INFORMATION SUPPLIED
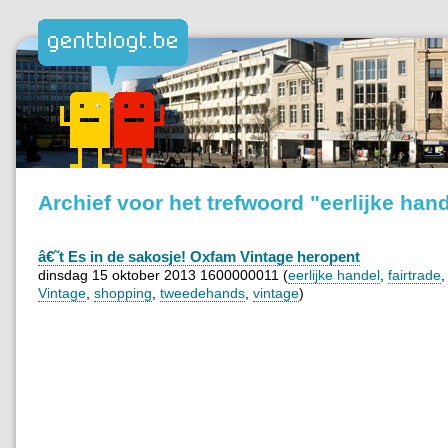
Archief voor het trefwoord "eerlijke han
â€˜t Es in de sakosje! Oxfam Vintage heropent
dinsdag 15 oktober 2013 1600000011 (
eerlijke handel
,
fairtrade
Vintage
,
shopping
,
tweedehands
,
vintage
)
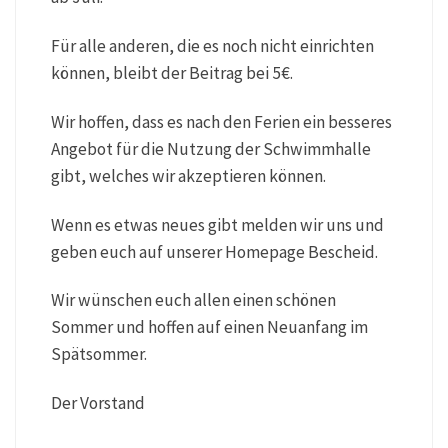
Für alle anderen, die es noch nicht einrichten
können, bleibt der Beitrag bei 5€.
Wir hoffen, dass es nach den Ferien ein besseres
Angebot für die Nutzung der Schwimmhalle
gibt, welches wir akzeptieren können.
Wenn es etwas neues gibt melden wir uns und
geben euch auf unserer Homepage Bescheid.
Wir wünschen euch allen einen schönen
Sommer und hoffen auf einen Neuanfang im
Spätsommer.
Der Vorstand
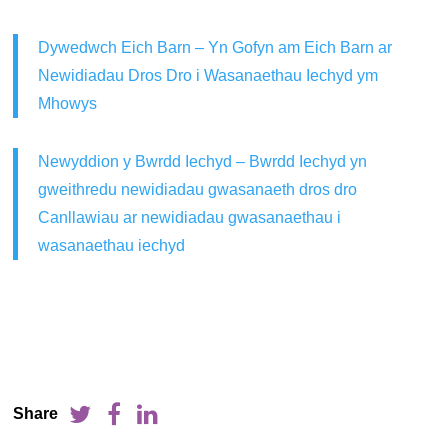
Dywedwch Eich Barn – Yn Gofyn am Eich Barn ar
Newidiadau Dros Dro i Wasanaethau Iechyd ym
Mhowys
Newyddion y Bwrdd Iechyd – Bwrdd Iechyd yn
gweithredu newidiadau gwasanaeth dros dro
Canllawiau ar newidiadau gwasanaethau i
wasanaethau iechyd
Share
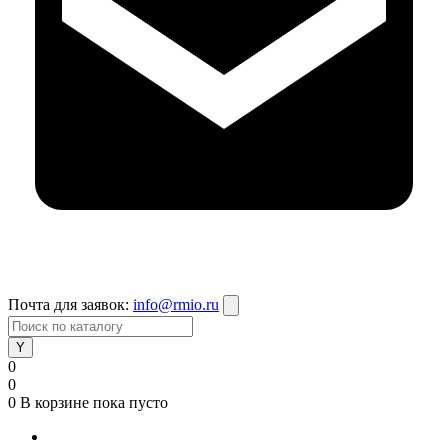
Почта для заявок:
info@rmio.ru
0
0
0
В корзине
пока пусто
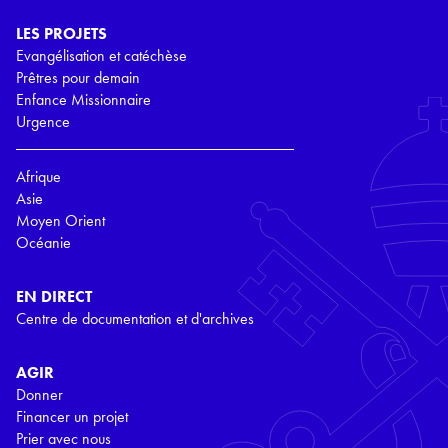
LES PROJETS
Evangélisation et catéchèse
Prêtres pour demain
Enfance Missionnaire
Urgence
Afrique
Asie
Moyen Orient
Océanie
EN DIRECT
Centre de documentation et d'archives
AGIR
Donner
Financer un projet
Prier avec nous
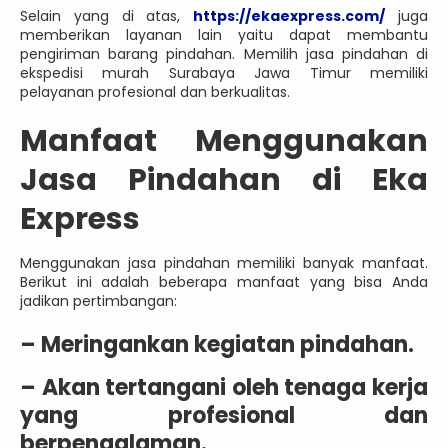
Selain yang di atas,
https://ekaexpress.com/
juga
memberikan layanan lain yaitu dapat membantu
pengiriman barang pindahan. Memilih jasa pindahan di
ekspedisi murah Surabaya Jawa Timur memiliki
pelayanan profesional dan berkualitas.
Manfaat Menggunakan
Jasa Pindahan di Eka
Express
Menggunakan jasa pindahan memiliki banyak manfaat.
Berikut ini adalah beberapa manfaat yang bisa Anda
jadikan pertimbangan:
– Meringankan kegiatan pindahan.
– Akan tertangani oleh tenaga kerja
yang profesional dan
berpengalaman.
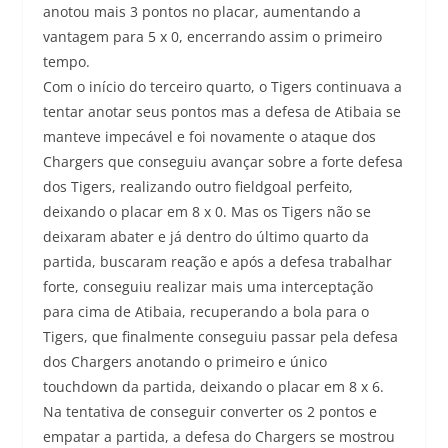
anotou mais 3 pontos no placar, aumentando a
vantagem para 5 x 0, encerrando assim o primeiro
tempo.
Com o início do terceiro quarto, o Tigers continuava a
tentar anotar seus pontos mas a defesa de Atibaia se
manteve impecável e foi novamente o ataque dos
Chargers que conseguiu avançar sobre a forte defesa
dos Tigers, realizando outro fieldgoal perfeito,
deixando o placar em 8 x 0. Mas os Tigers não se
deixaram abater e já dentro do último quarto da
partida, buscaram reação e após a defesa trabalhar
forte, conseguiu realizar mais uma interceptação
para cima de Atibaia, recuperando a bola para o
Tigers, que finalmente conseguiu passar pela defesa
dos Chargers anotando o primeiro e único
touchdown da partida, deixando o placar em 8 x 6.
Na tentativa de conseguir converter os 2 pontos e
empatar a partida, a defesa do Chargers se mostrou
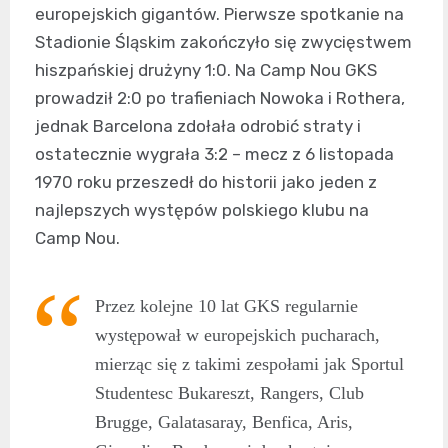
europejskich gigantów. Pierwsze spotkanie na
Stadionie Śląskim zakończyło się zwycięstwem
hiszpańskiej drużyny 1:0. Na Camp Nou GKS
prowadził 2:0 po trafieniach Nowoka i Rothera,
jednak Barcelona zdołała odrobić straty i
ostatecznie wygrała 3:2 – mecz z 6 listopada
1970 roku przeszedł do historii jako jeden z
najlepszych występów polskiego klubu na
Camp Nou.
Przez kolejne 10 lat GKS regularnie
występował w europejskich pucharach,
mierząc się z takimi zespołami jak Sportul
Studentesc Bukareszt, Rangers, Club
Brugge, Galatasaray, Benfica, Aris,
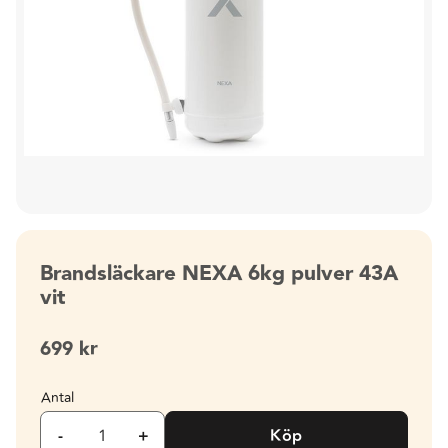
Brandsläckare NEXA 6kg pulver 43A
vit
699
kr
Antal
-
+
Köp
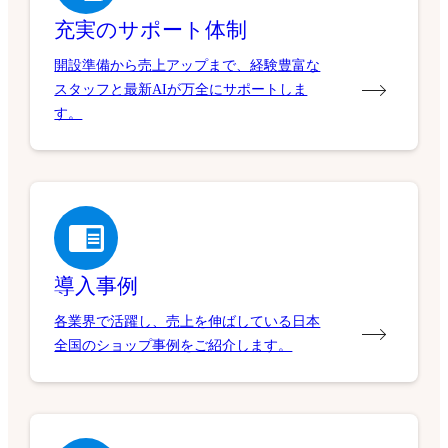
充実のサポート体制
開設準備から売上アップまで、経験豊富な
スタッフと最新AIが万全にサポートしま
す。
導入事例
各業界で活躍し、売上を伸ばしている日本
全国のショップ事例をご紹介します。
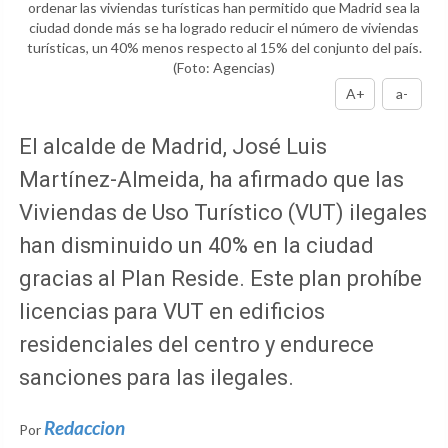
ordenar las viviendas turísticas han permitido que Madrid sea la
ciudad donde más se ha logrado reducir el número de viviendas
turísticas, un 40% menos respecto al 15% del conjunto del país.
(Foto: Agencias)
A+
a-
El alcalde de Madrid, José Luis
Martínez-Almeida, ha afirmado que las
Viviendas de Uso Turístico (VUT) ilegales
han disminuido un 40% en la ciudad
gracias al Plan Reside. Este plan prohíbe
licencias para VUT en edificios
residenciales del centro y endurece
sanciones para las ilegales.
Redaccion
Por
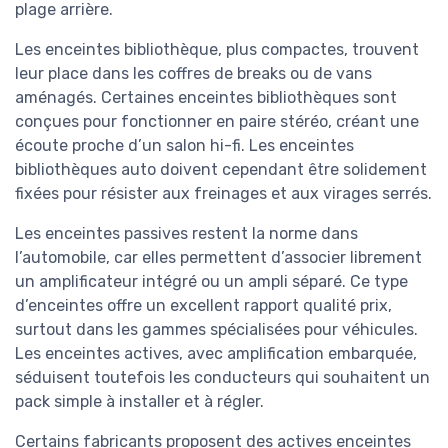
plage arrière.
Les enceintes bibliothèque, plus compactes, trouvent
leur place dans les coffres de breaks ou de vans
aménagés. Certaines enceintes bibliothèques sont
conçues pour fonctionner en paire stéréo, créant une
écoute proche d’un salon hi-fi. Les enceintes
bibliothèques auto doivent cependant être solidement
fixées pour résister aux freinages et aux virages serrés.
Les enceintes passives restent la norme dans
l’automobile, car elles permettent d’associer librement
un amplificateur intégré ou un ampli séparé. Ce type
d’enceintes offre un excellent rapport qualité prix,
surtout dans les gammes spécialisées pour véhicules.
Les enceintes actives, avec amplification embarquée,
séduisent toutefois les conducteurs qui souhaitent un
pack simple à installer et à régler.
Certains fabricants proposent des actives enceintes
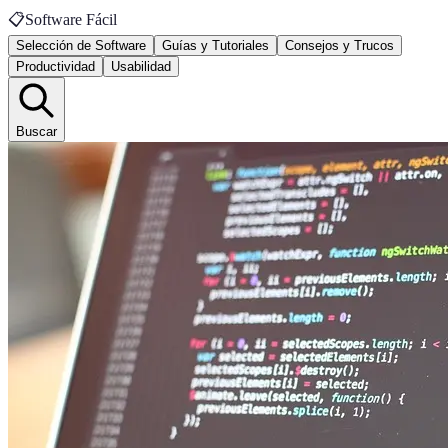
📋
Software Fácil
Selección de Software
Guías y Tutoriales
Consejos y Trucos
Productividad
Usabilidad
Buscar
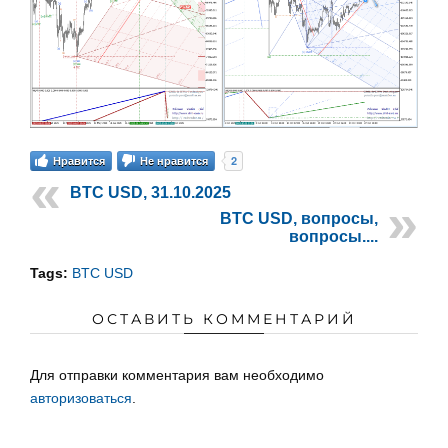
2
Нравится
Не нравится
BTC USD, 31.10.2025
BTC USD, вопросы,
вопросы....
Tags:
BTC USD
ОСТАВИТЬ КОММЕНТАРИЙ
Для отправки комментария вам необходимо
авторизоваться
.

WORK TO COMPLETE
Change every "BTC USD" in the lines above to "ETH USD" and give the lines again with nothing else changed. Leave the pictures out.

SOLUTION FOR THIS TASK
Archief voor het trefwoord "eerlijke han
â€˜t Es in de sakosje! Oxfam Vintage heropent
dinsdag 15 oktober 2013 1600000011 (
eerlijke handel
,
fairtrade
Vintage
,
shopping
,
tweedehands
,
vintage
)
Für alle anderen, die es noch nicht einrichten
können, bleibt der Beitrag bei 5€.
Wir hoffen, dass es nach den Ferien ein besseres
Angebot für die Nutzung der Schwimmhalle
gibt, welches wir akzeptieren können.
Wenn es etwas neues gibt melden wir uns und
geben euch auf unserer Homepage Bescheid.
Wir wünschen euch allen einen schönen
Sommer und hoffen auf einen Neuanfang im
Spätsommer.
Der Vorstand
Dywedwch Eich Barn – Yn Gofyn am Eich Barn ar
Newidiadau Dros Dro i Wasanaethau Iechyd ym
Mhowys
Newyddion y Bwrdd Iechyd – Bwrdd Iechyd yn
gweithredu newidiadau gwasanaeth dros dro
Canllawiau ar newidiadau gwasanaethau i
wasanaethau iechyd
Share
Почта для заявок:
info@rmio.ru
0
0
0
В корзине
пока пусто
LES PROJETS
Evangélisation et catéchèse
Prêtres pour demain
Enfance Missionnaire
Urgence
Afrique
Asie
Moyen Orient
Océanie
EN DIRECT
Centre de documentation et d'archives
AGIR
Donner
Financer un projet
Prier avec nous
Selain yang di atas,
https://ekaexpress.com/
juga
memberikan layanan lain yaitu dapat membantu
pengiriman barang pindahan. Memilih jasa pindahan di
ekspedisi murah Surabaya Jawa Timur memiliki
pelayanan profesional dan berkualitas.
Manfaat Menggunakan
Jasa Pindahan di Eka
Express
Menggunakan jasa pindahan memiliki banyak manfaat.
Berikut ini adalah beberapa manfaat yang bisa Anda
jadikan pertimbangan:
– Meringankan kegiatan pindahan.
– Akan tertangani oleh tenaga kerja
yang profesional dan
berpengalaman.
anotou mais 3 pontos no placar, aumentando a
vantagem para 5 x 0, encerrando assim o primeiro
tempo.
Com o início do terceiro quarto, o Tigers continuava a
tentar anotar seus pontos mas a defesa de Atibaia se
manteve impecável e foi novamente o ataque dos
Chargers que conseguiu avançar sobre a forte defesa
dos Tigers, realizando outro fieldgoal perfeito,
deixando o placar em 8 x 0. Mas os Tigers não se
deixaram abater e já dentro do último quarto da
partida, buscaram reação e após a defesa trabalhar
forte, conseguiu realizar mais uma interceptação
para cima de Atibaia, recuperando a bola para o
Tigers, que finalmente conseguiu passar pela defesa
dos Chargers anotando o primeiro e único
touchdown da partida, deixando o placar em 8 x 6.
Na tentativa de conseguir converter os 2 pontos e
empatar a partida, a defesa do Chargers se mostrou
europejskich gigantów. Pierwsze spotkanie na
Stadionie Śląskim zakończyło się zwycięstwem
hiszpańskiej drużyny 1:0. Na Camp Nou GKS
prowadził 2:0 po trafieniach Nowoka i Rothera,
jednak Barcelona zdołała odrobić straty i
ostatecznie wygrała 3:2 – mecz z 6 listopada
1970 roku przeszedł do historii jako jeden z
najlepszych występów polskiego klubu na
Camp Nou.
Przez kolejne 10 lat GKS regularnie
występował w europejskich pucharach,
mierząc się z takimi zespołami jak Sportul
Studentesc Bukareszt, Rangers, Club
Brugge, Galatasaray, Benfica, Aris,
Brandsläckare NEXA 6kg pulver 43A
vit
699
kr
Antal
-
+
Köp
充実のサポート体制
開設準備から売上アップまで、経験豊富な
スタッフと最新AIが万全にサポートしま
す。
導入事例
各業界で活躍し、売上を伸ばしている日本
全国のショップ事例をご紹介します。
ordenar las viviendas turísticas han permitido que Madrid sea la
ciudad donde más se ha logrado reducir el número de viviendas
turísticas, un 40% menos respecto al 15% del conjunto del país.
(Foto: Agencias)
A+
a-
El alcalde de Madrid, José Luis
Martínez-Almeida, ha afirmado que las
Viviendas de Uso Turístico (VUT) ilegales
han disminuido un 40% en la ciudad
gracias al Plan Reside. Este plan prohíbe
licencias para VUT en edificios
residenciales del centro y endurece
sanciones para las ilegales.
Redaccion
Por
plage arrière.
Les enceintes bibliothèque, plus compactes, trouvent
leur place dans les coffres de breaks ou de vans
aménagés. Certaines enceintes bibliothèques sont
conçues pour fonctionner en paire stéréo, créant une
écoute proche d’un salon hi-fi. Les enceintes
bibliothèques auto doivent cependant être solidement
fixées pour résister aux freinages et aux virages serrés.
Les enceintes passives restent la norme dans
l’automobile, car elles permettent d’associer librement
un amplificateur intégré ou un ampli séparé. Ce type
d’enceintes offre un excellent rapport qualité prix,
surtout dans les gammes spécialisées pour véhicules.
Les enceintes actives, avec amplification embarquée,
séduisent toutefois les conducteurs qui souhaitent un
pack simple à installer et à régler.
Certains fabricants proposent des actives enceintes
📋
Software Fácil
Selección de Software
Guías y Tutoriales
Consejos y Trucos
Productividad
Usabilidad
Buscar
2
Нравится
Не нравится
ETH USD, 31.10.2025
ETH USD, вопросы,
вопросы....
Tags:
ETH USD
ОСТАВИТЬ КОММЕНТАРИЙ
Для отправки комментария вам необходимо
авторизоваться
.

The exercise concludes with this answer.